CIGARROS DE QUESO FETA

 Aperitivo tradicional del mundo sefardí en la Península Balcánica y Anatolia para la celebración de los ocho días de la fiesta de Januká.


Evidentemente, los LATKES -estrella salada de la cocina en tiempos de Januka- al llevar patata,  son posteriores a la llegada de la patata a Europa.  De la historia de las sufganiot ya hemos hablado Sin embargo, en la tradición  culinaria sefardí balcánico-anatolia , para esa fiesta, perdura el uso del queso, uno de los más antiguos manjares de la humanidad entera.

El queso Feta, denominación de origen en lo que hoy llamamos Grecia (descrito en la Odisea como el que se hacía en las cuevas de Polifemo) pero común en Bulgaria o Rumanía, así como en Turquía. En Chipre, la antigua Elisa, tiene un pariente, el Jalumi, que precisamente se suele comer frito en buen aceite de oliva.  El queso Feta, mezcla de oveja y cabra, aunque muy conocido como ingrediente de la ensalada griega y desmenuzado  , como ingrediente de la spanakopita (empanada de espinacas con feta) pero eso va al horno, no en aceite, el ingrediente principal de la fiesta de Januka.

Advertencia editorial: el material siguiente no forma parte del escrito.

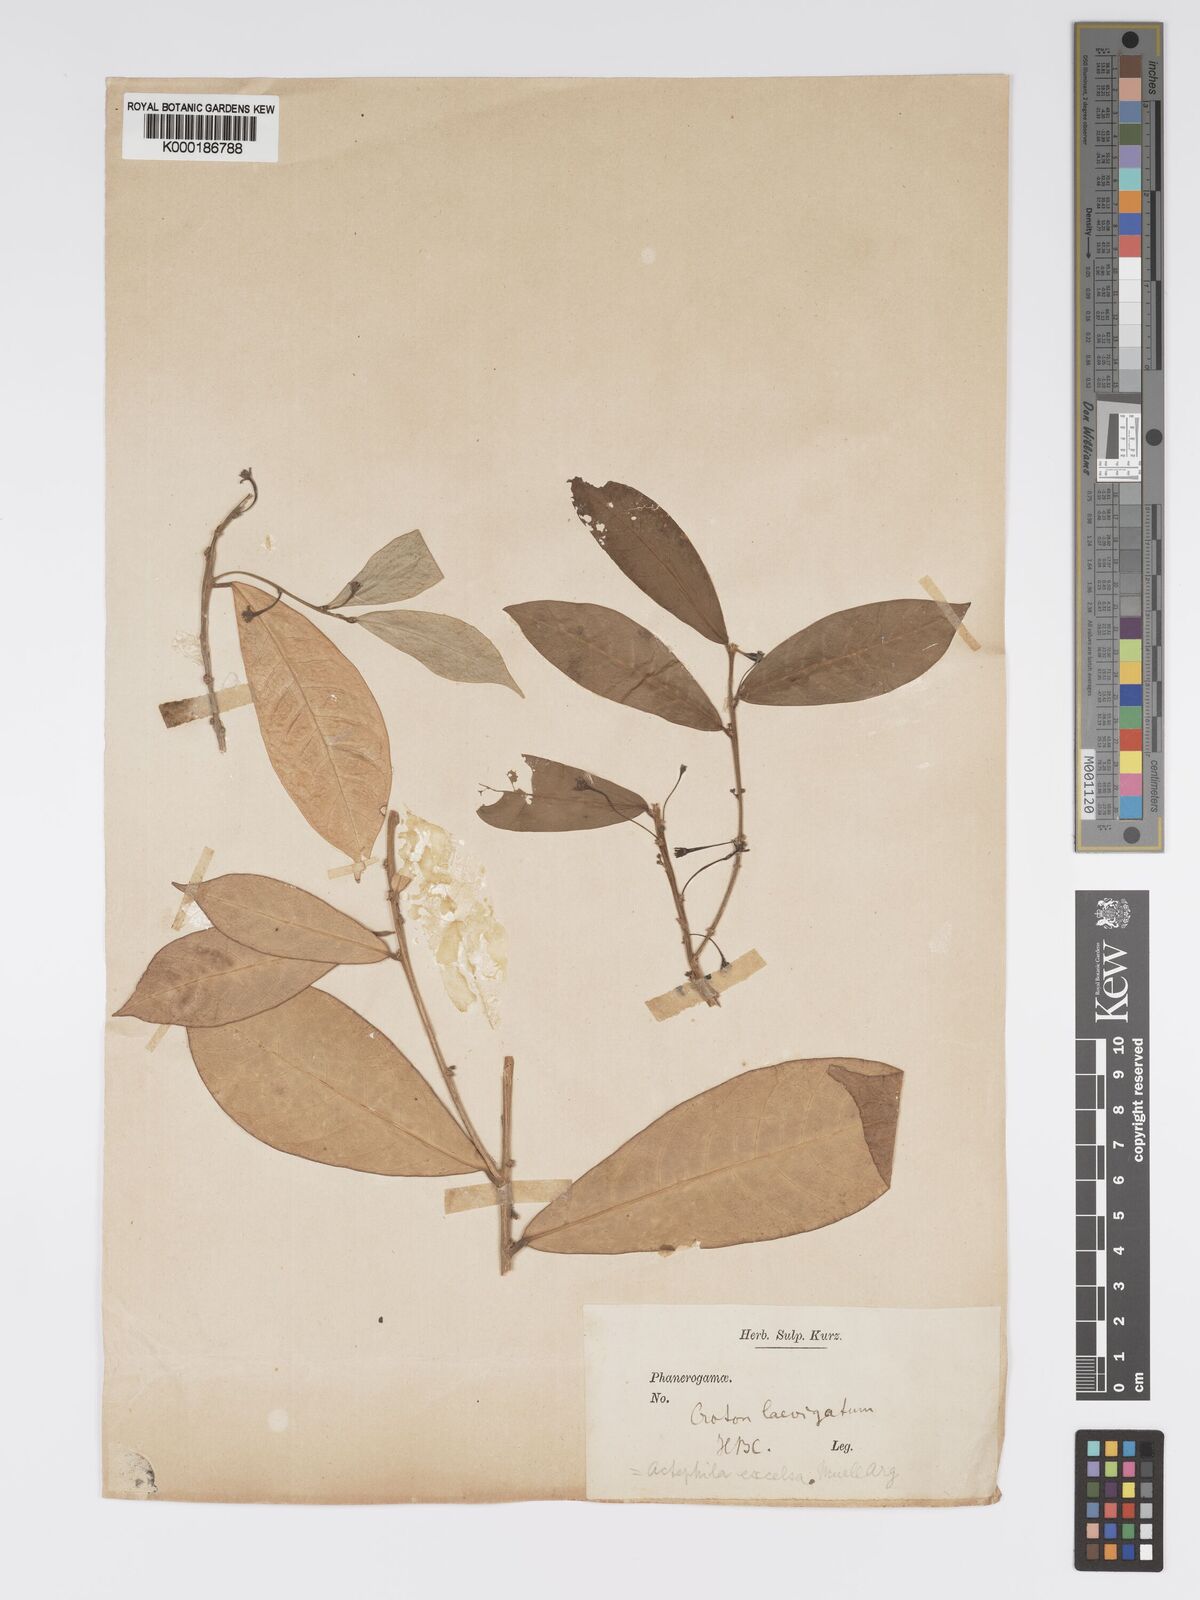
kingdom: Plantae
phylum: Tracheophyta
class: Magnoliopsida
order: Malpighiales
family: Phyllanthaceae
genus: Actephila
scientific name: Actephila excelsa
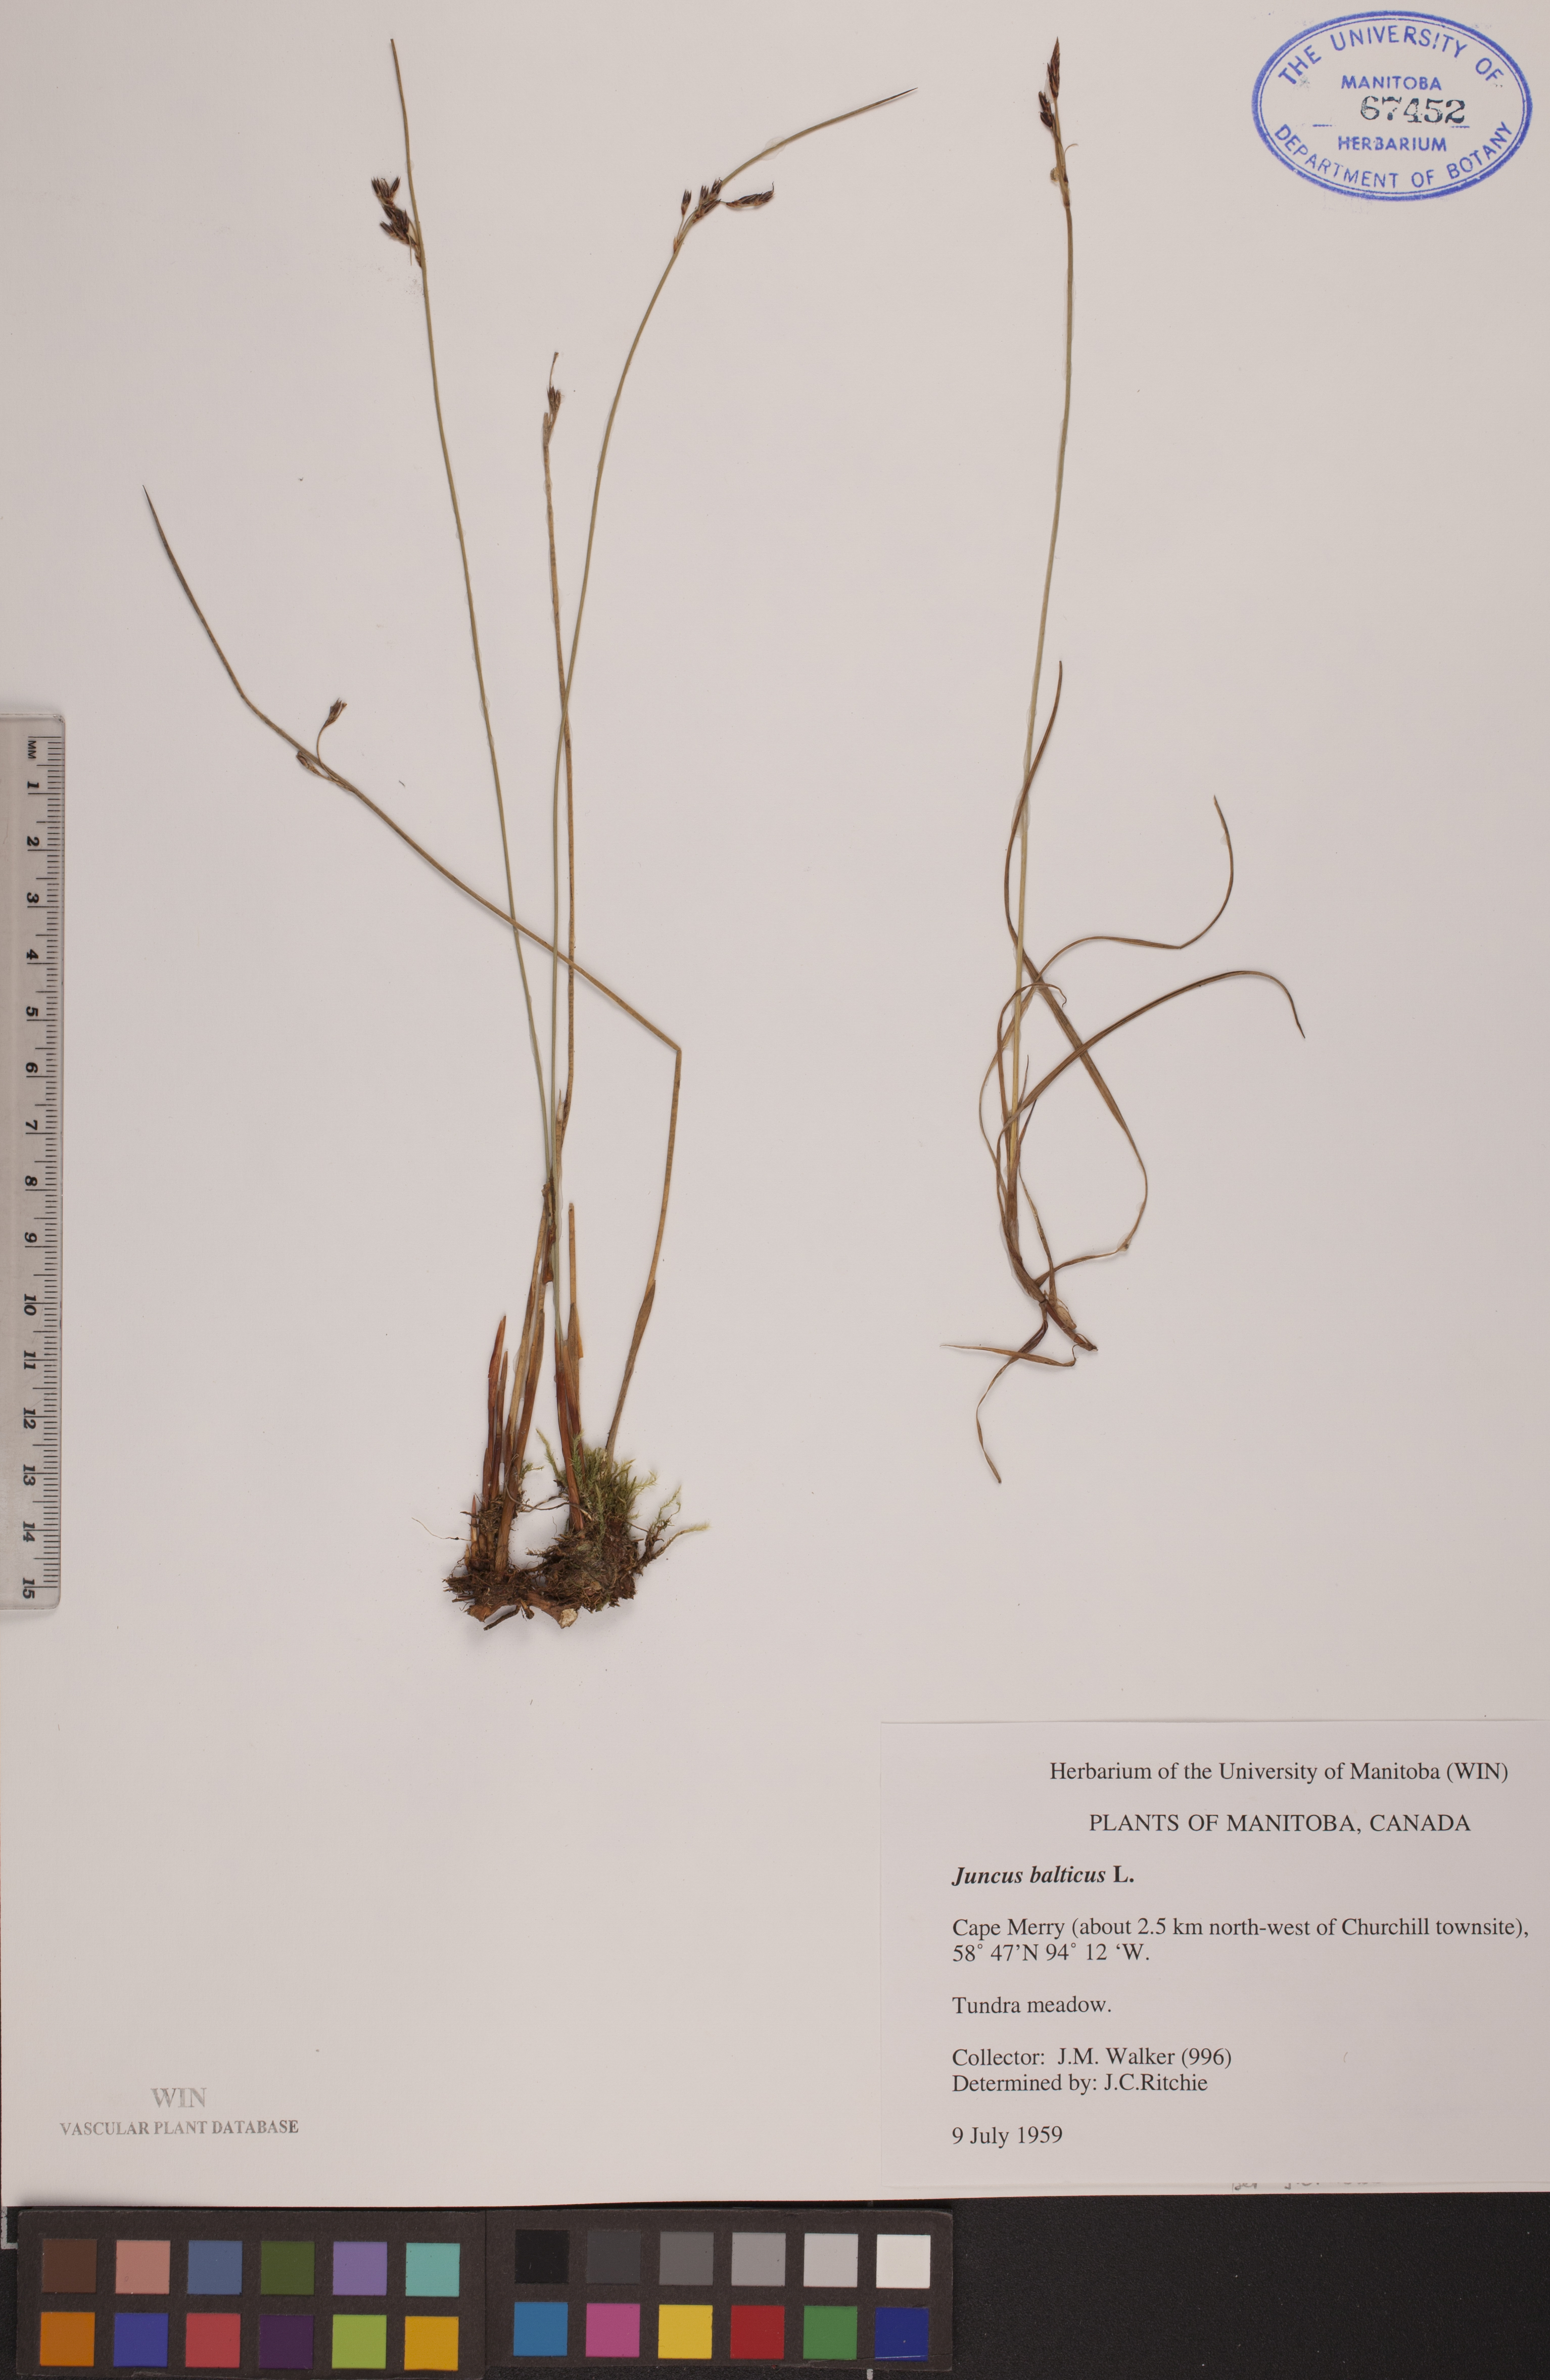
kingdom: Plantae
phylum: Tracheophyta
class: Liliopsida
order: Poales
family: Juncaceae
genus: Juncus
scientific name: Juncus balticus
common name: Baltic rush
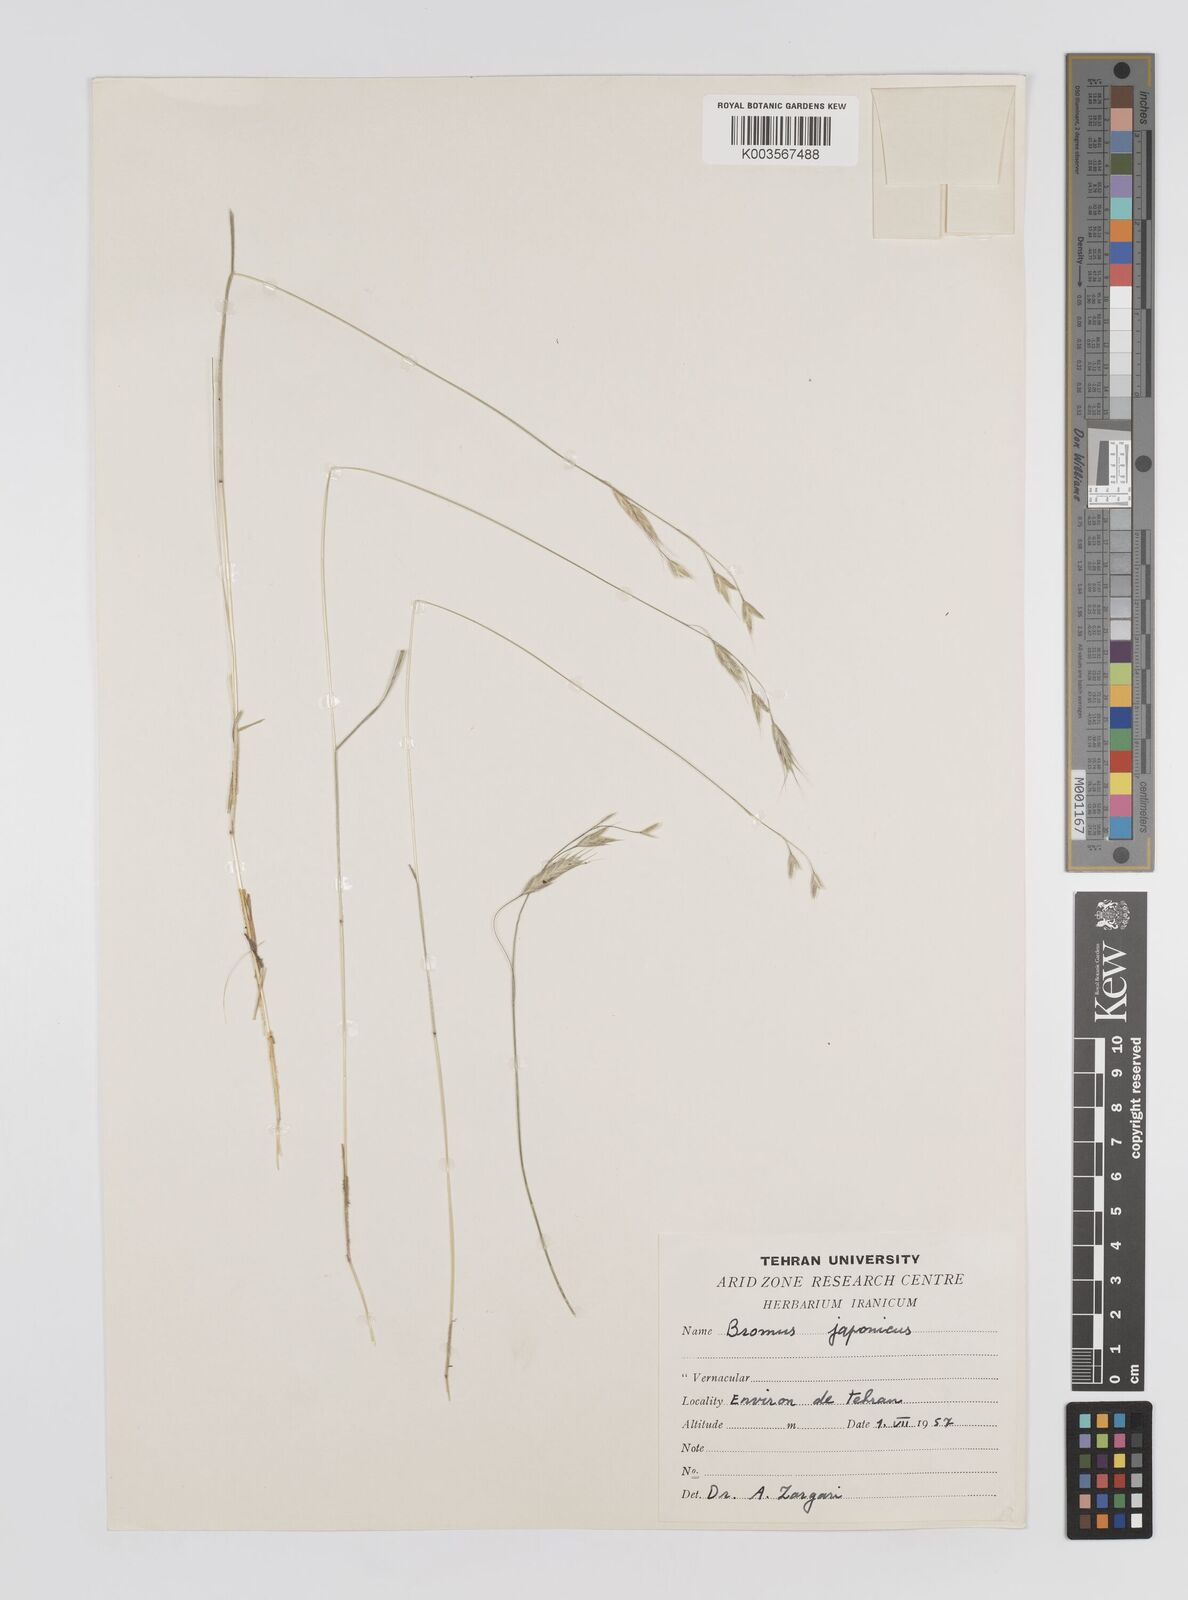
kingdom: Plantae
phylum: Tracheophyta
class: Liliopsida
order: Poales
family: Poaceae
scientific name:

Así que se inventaron los cigarros de feta, también llamados burekas de queso y en los zocos de Israel, burekas sfaradí (aunque no en forma de cigarro, sino de empanadilla y con queso búlgaro)  En turco, con queso Lar, Sigara Böreği.

Lo primero, hacer la masa, desmigando el queso, con un huevo batido, un poco de cebolla,  perejil. Hay quien pone un poco de guindilla. Por supuesto, nada de sal.

La masa, muy fina, se divide en triángulos , sobre ella se pone en una cantidad de la masa y se enrollan como si fueras a hacer un croissant.